Bayesian Model Selection
The problem of model selection consists in determining which model(s) best explain the available data \(D\), given a set of candidate models \(m_{1:M}\). Each model \(m_{j}\) is parameterized by a set of parameters \(\theta_{m_{j}} \in \Theta_{m_{j}}\), to be estimated based on data. In the Bayesian framework, model selection is performed by computing the posterior probability of each model \(m_{j}\) using Bayes’ theorem:
\[P(m_{j} \vert D) = \frac{p(D \vert m_{j})P(m_{j})}{\sum_{j=1}^{M} P(D \vert m_{j})P(m_{j})}\]

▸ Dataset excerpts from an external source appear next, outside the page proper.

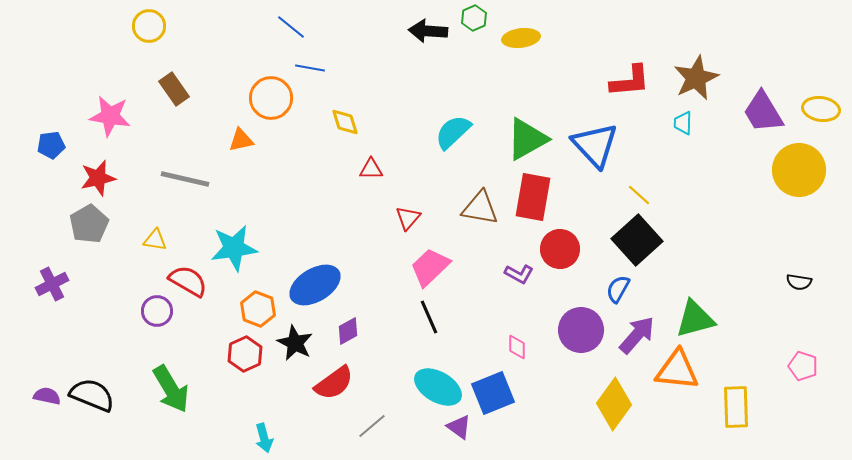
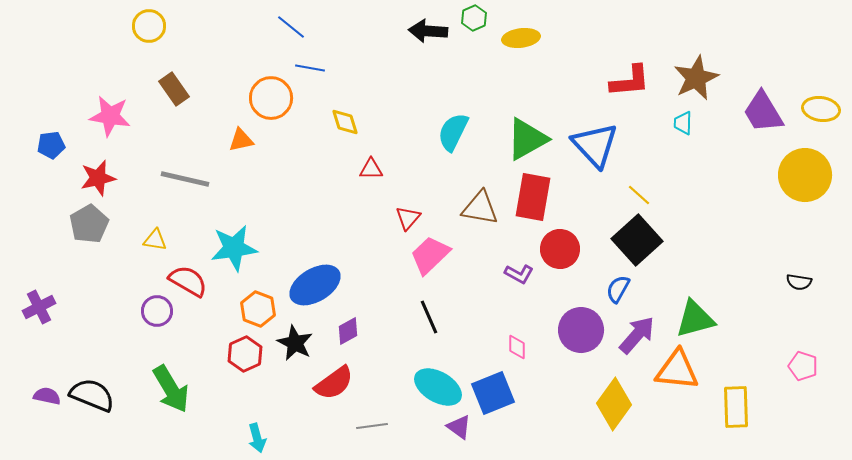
cyan semicircle at (453, 132): rotated 21 degrees counterclockwise
yellow circle at (799, 170): moved 6 px right, 5 px down
pink trapezoid at (430, 267): moved 12 px up
purple cross at (52, 284): moved 13 px left, 23 px down
gray line at (372, 426): rotated 32 degrees clockwise
cyan arrow at (264, 438): moved 7 px left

where \(P(m_{j})\) is the prior assigned to model \(m_{j}\) and \(P(D \vert m_{j})\) is the model evidence, also called marginal likelihood.
\[p(D \vert m_{j}) = \int_{\Theta_{m_{j}}} p(D \vert m_{j}, \theta_{m_{j}}) p(\theta_{m_{j}} \vert m_{j}) d\theta_{m_{j}}\]
where \(p(\theta_{m_{j}} \vert m_{j})\) is the prior assigned to the parameter vector of model \(m_{j}\).